#### [Passage shown]
-- Opening Marker --

When Pope Francis seeks to castigate his fellow Christians, he frequently refers to the New Testament’s unholy trinity of Jesus’ enemies: Pharisees, Scribes, and Sadducees. He notes that the Sadducees “made it their religious work to make deals with the powers…. They were men of power” (Vatican Radio). Is this a historically accurate description of the Sadducees, a group from 2,000 years ago?

The Sadducees’ origins are uncertain. A few sources link them to the Jerusalem priest, with some scholars suggesting that the Greek term Sadducee is derived from the Hebrew Zadoq, the name of the high priest at the time of King David (1Kings 1:39). Later sources also link the Sadducees to the priesthood (for example, Acts 4:1).

However, the Sadducees first appear in the historical record not as priests but as a political group. The Jewish historian Josephus mentions them in the context of John Hyrcanus, the Hasmonean high priest and ruler of Judah from 135-104 B.C.E. (Antiquities 13.10.5-6). According to Josephus, a guest at a banquet for the Pharisees accused Hyrcanus of being a bastard child, unfit for the high priesthood. In the uproar that ensued, a Sadducee convinced Hyrcanus to abandon the Pharisees for the Sadducees.

Whether true or not, this story might point to the Sadducees’ origin as a political party allied with the Hasmoneans. Josephus tantalizingly mentions that the Sadducees ascribe authority to Scripture, not to the ancestral traditions handed down by the Pharisees:

What I would now explain is this, that the Pharisees have delivered to the people a great many observances by succession from their fathers, which are not written in the laws of Moses; and for that reason it is that the Sadducees reject them, and say that we are to esteem those observances to be obligatory which are in the written word, but are not to observe what are derived from the tradition of our forefathers” (ibid. 6).

-- Closing Marker --

#### [Available data]
-- Opening Marker --

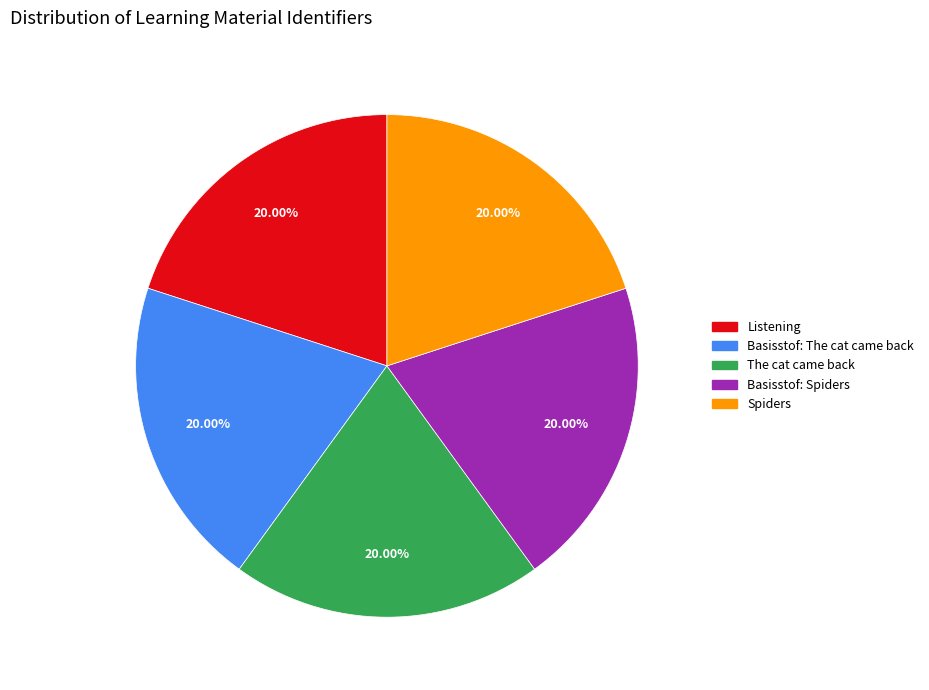

What is the ratio of the value at The cat came back to the value at Listening?

1.0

-- Closing Marker --

#### [Check your understanding]
A. In the passage on the Sadducees, who was the Hasmonean high priest and ruler of Judah from 135-104 B.C.E.?
B. Please carry the passage on the Sadducees forward from its final sentence.

#### [Answers]
A. John Hyrcanus

B.
Josephus’ comments suggest a tentative reconstruction of the Pharisees and Sadducees as loose political coalitions. The group that Josephus calls “Pharisees” was what was left of the old guard, the status quo. The Sadducees, on the other hand, were a coalition of Hasmonean supporters who sought to challenge Pharisaic power with recourse to Scripture. Raw politics, not abstract claims to authority, were more important in the Hasmonean decision (soon reversed) to align with the Sadducees.

During their first centuries of existence, the Sadducees and Pharisees were probably not tightly bounded groups. They also did not remain static throughout antiquity. At least one of the contingents who settled at Qumran and wrote the Dead Sea Scrolls shows clear “Sadducean” tendencies (for example, the law in MMT about the purity of streams of liquids is ascribed to Sadducees in m. Yad. 4:7). This does not preclude the possibility that some later called them Essenes. The Sadducees appear to have maintained some power at the Jerusalem Temple through the time of Herod.

In antiquity, there was no neat division between politics and religion, and Josephus and the New Testament also discuss the Sadducees’ theological positions: that fate plays no role in human history, that God is not involved in human actions, and that there is no soul or afterlife (J.W. 2.8.14; Acts 23:6). The Sadducees also rejected the existence of angels (Acts 23:8).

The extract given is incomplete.